Exercise: Extend the decolint documentation excerpt on suppressing findings and verifying release artifacts, picking up right after its final sentence.

Suppressing findings

Findings can be suppressed with comments in the configuration files:

  • decolint-ignore-line — suppress findings on the same line, typically as a trailing comment
  • decolint-ignore-next-line — suppress findings on the next line
  • decolint-ignore-file — suppress findings in the whole file

Each directive optionally takes rule IDs, separated by commas or spaces; omitting them suppresses all rules. Block comments (/* ... */) work the same way.

// decolint-ignore-file no-app-port
{
  // decolint-ignore-next-line no-image-latest
  "image": "ubuntu:latest",
  "privileged": true // decolint-ignore-line
}

Verifying release artifacts

Each release includes a decolint-<version>-checksums.txt file listing the SHA-256 checksum of every binary, plus a decolint-<version>-checksums.txt.sigstore.json file: a Sigstore bundle containing the cosign keyless signature (signed via GitHub Actions OIDC) and its Rekor transparency log entry.

Source data:
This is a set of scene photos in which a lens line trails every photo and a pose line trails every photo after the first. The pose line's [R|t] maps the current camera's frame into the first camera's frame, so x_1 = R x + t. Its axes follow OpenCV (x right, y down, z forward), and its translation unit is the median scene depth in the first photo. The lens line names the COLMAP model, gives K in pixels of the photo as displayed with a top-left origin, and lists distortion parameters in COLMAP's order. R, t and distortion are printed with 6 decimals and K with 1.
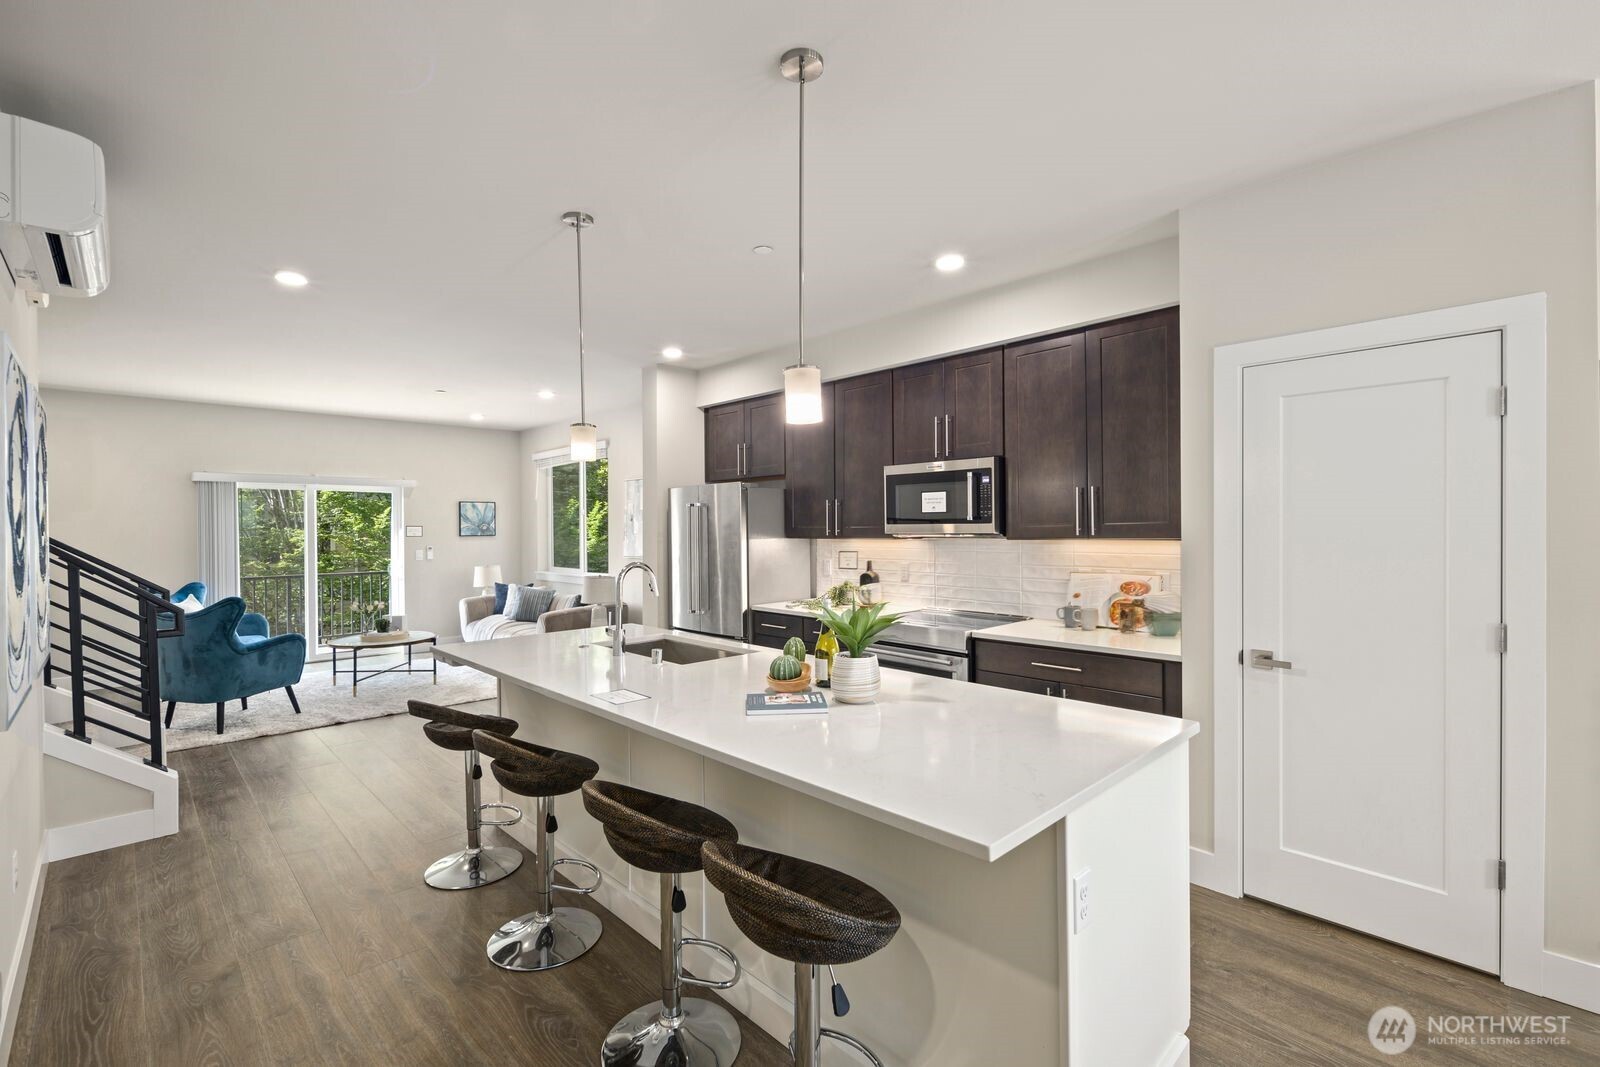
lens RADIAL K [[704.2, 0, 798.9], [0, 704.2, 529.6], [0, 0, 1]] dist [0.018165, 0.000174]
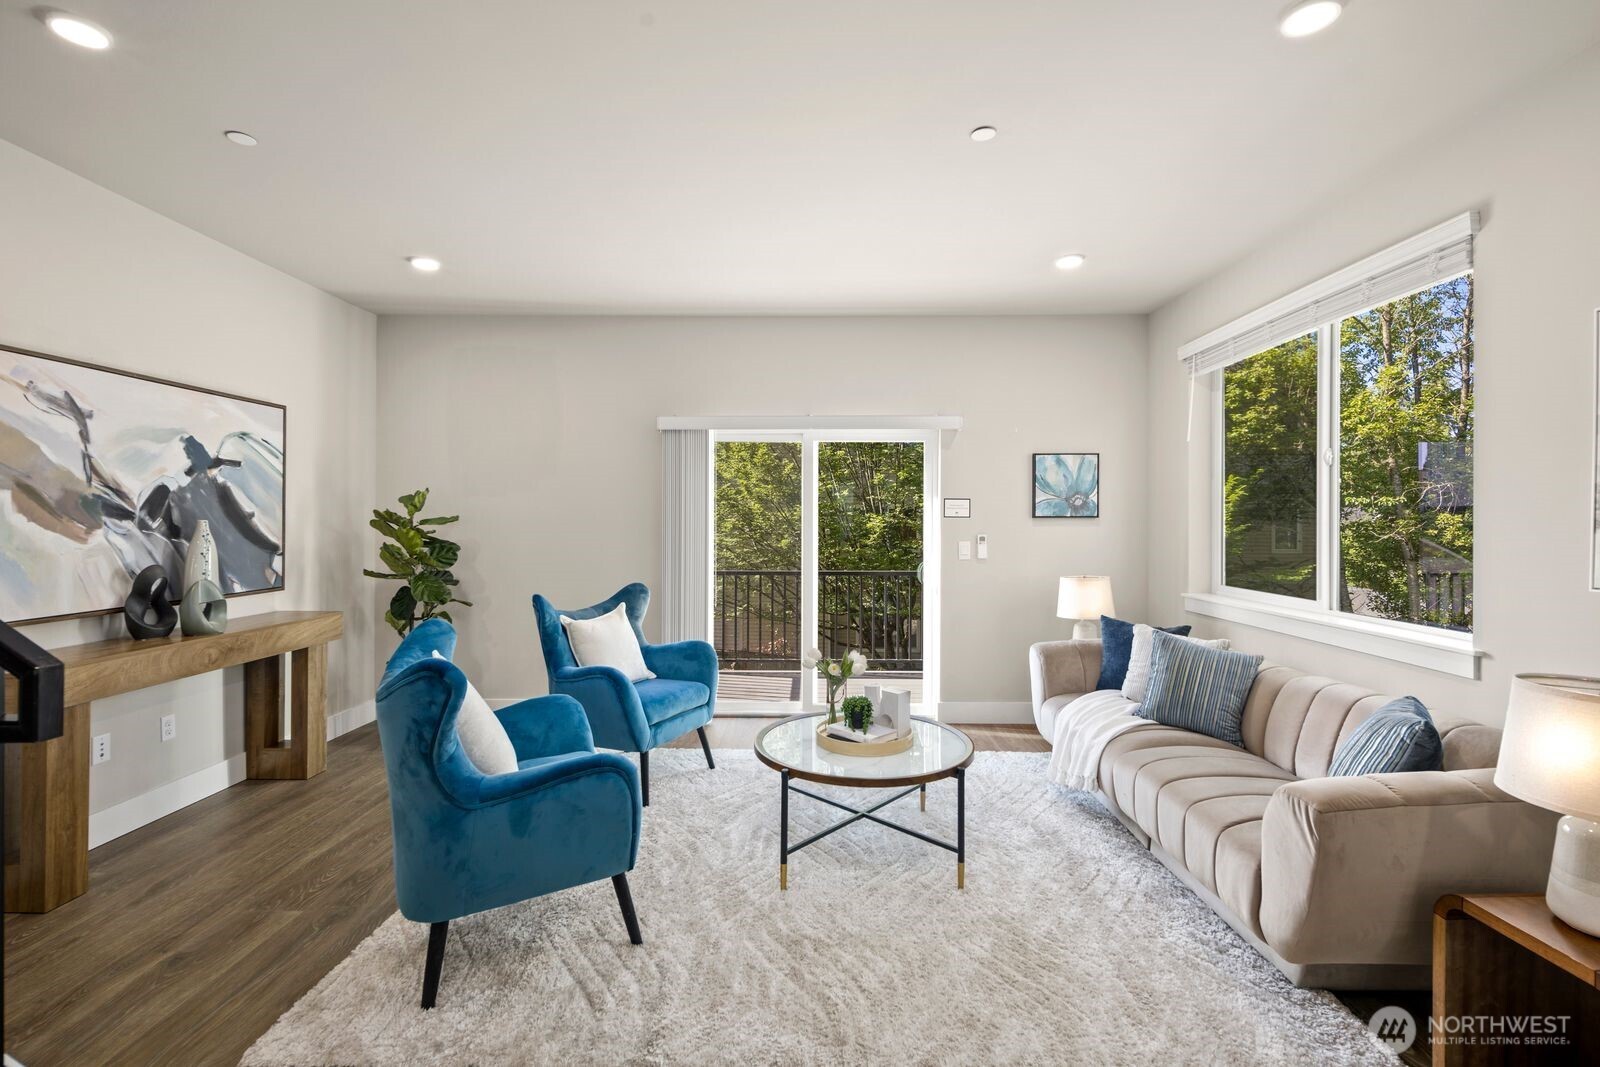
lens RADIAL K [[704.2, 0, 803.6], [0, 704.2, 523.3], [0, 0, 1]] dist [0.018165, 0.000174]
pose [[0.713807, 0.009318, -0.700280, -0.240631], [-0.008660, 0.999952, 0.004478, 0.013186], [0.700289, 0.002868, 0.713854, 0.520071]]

...

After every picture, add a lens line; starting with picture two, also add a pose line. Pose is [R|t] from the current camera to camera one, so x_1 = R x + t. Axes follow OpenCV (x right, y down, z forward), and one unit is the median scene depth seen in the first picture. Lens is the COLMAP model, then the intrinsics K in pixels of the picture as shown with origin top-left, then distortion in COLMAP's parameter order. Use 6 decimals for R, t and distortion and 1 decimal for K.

--

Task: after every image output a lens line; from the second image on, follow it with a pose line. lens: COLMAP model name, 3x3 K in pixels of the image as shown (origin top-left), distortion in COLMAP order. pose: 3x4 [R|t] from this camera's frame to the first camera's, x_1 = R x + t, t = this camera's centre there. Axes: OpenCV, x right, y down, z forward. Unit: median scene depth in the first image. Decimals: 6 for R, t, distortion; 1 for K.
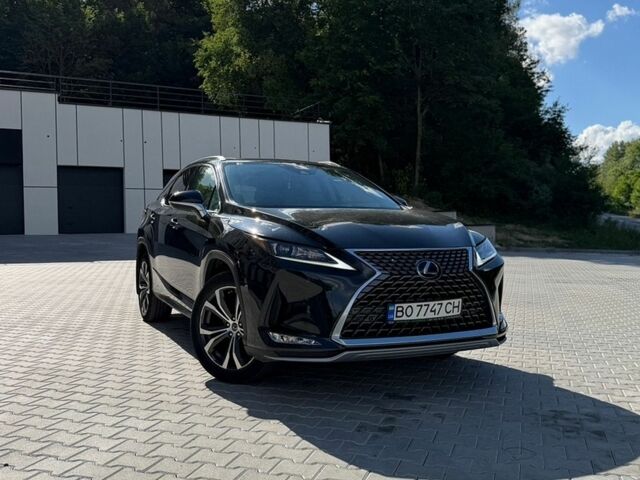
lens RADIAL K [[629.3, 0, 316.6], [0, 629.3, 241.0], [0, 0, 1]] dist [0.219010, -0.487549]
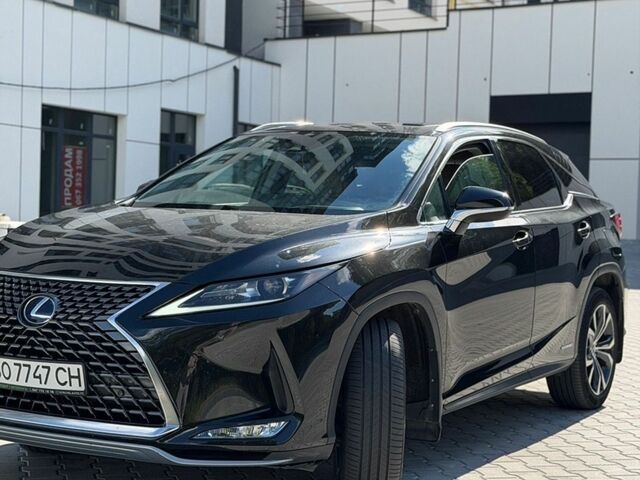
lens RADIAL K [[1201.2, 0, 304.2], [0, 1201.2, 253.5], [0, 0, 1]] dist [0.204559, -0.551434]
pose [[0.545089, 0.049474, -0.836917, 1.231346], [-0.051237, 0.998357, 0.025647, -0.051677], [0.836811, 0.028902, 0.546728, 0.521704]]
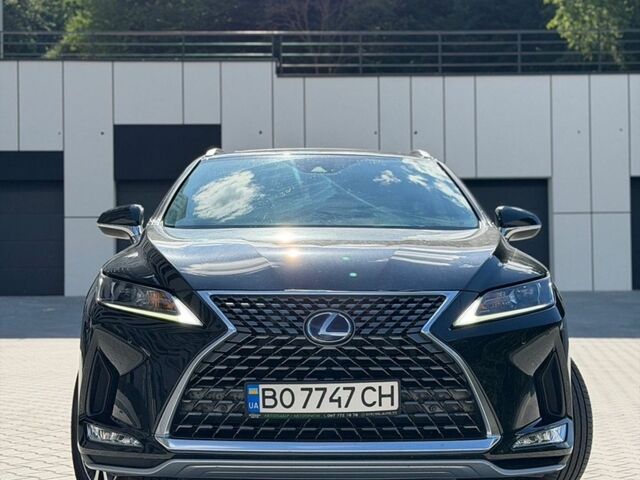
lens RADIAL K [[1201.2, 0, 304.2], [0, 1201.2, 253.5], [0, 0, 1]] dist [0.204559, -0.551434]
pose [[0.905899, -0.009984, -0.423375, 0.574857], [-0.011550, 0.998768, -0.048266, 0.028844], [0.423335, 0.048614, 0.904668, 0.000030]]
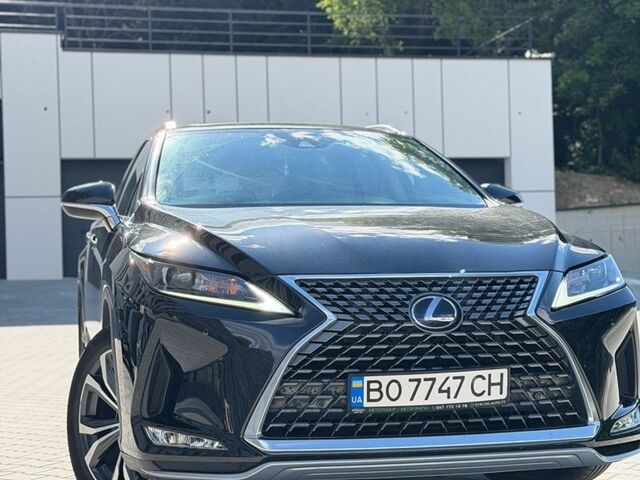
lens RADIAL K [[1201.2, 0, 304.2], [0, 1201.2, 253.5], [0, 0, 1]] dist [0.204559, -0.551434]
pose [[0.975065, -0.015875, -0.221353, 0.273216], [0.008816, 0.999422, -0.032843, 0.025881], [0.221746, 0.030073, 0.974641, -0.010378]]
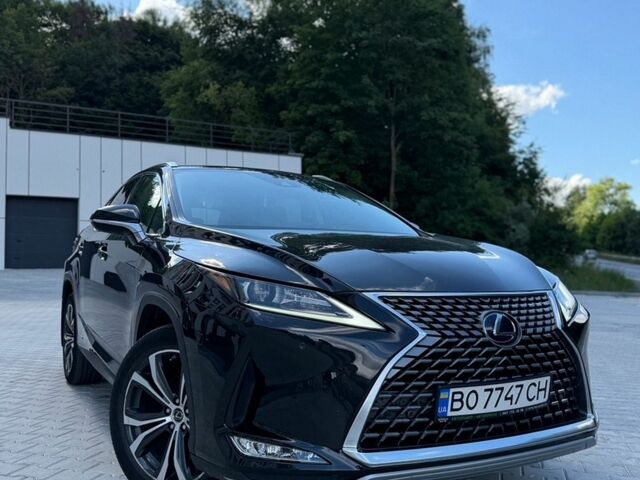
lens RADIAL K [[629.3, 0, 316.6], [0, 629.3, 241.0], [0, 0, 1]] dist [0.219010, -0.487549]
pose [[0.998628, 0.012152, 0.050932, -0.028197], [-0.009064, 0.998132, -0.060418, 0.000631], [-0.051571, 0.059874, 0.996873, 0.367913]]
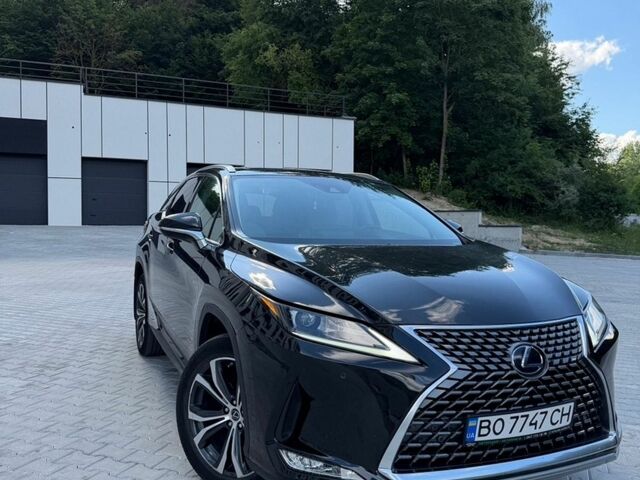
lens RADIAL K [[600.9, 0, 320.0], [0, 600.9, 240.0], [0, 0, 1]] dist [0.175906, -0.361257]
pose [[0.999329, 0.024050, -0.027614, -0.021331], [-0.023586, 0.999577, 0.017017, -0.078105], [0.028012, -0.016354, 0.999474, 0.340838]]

The answer:
To verify a downloaded binary:

cosign verify-blob \
  --bundle decolint-<version>-checksums.txt.sigstore.json \
  --certificate-identity-regexp '^https://github\.com/bare-devcontainer/decolint/\.github/workflows/release\.yml@.*$' \
  --certificate-oidc-issuer https://token.actions.githubusercontent.com \
  decolint-<version>-checksums.txt

sha256sum --ignore-missing -c decolint-<version>-checksums.txt

The first command confirms the checksums file was signed by this repository's release workflow; the second confirms the downloaded binary matches a checksum in that file.

Each binary's provenance can also be verified with gh attestation verify, using the build provenance attested during the release:

gh attestation verify decolint_<version>_<os>_<arch>.tar.gz \
  --repo bare-devcontainer/decolint

The container image carries the same kind of attestation:

gh attestation verify oci://ghcr.io/bare-devcontainer/decolint:<version> \
  --repo bare-devcontainer/decolint

Contributing

Rules are plain Go code and new ones are easy to add; see CONTRIBUTING.md for the development workflow and a walkthrough of adding a rule.

License

MIT

About

Linter for Dev Container definitions, Features, and Templates, with checks for correctness, security, and reproducibility.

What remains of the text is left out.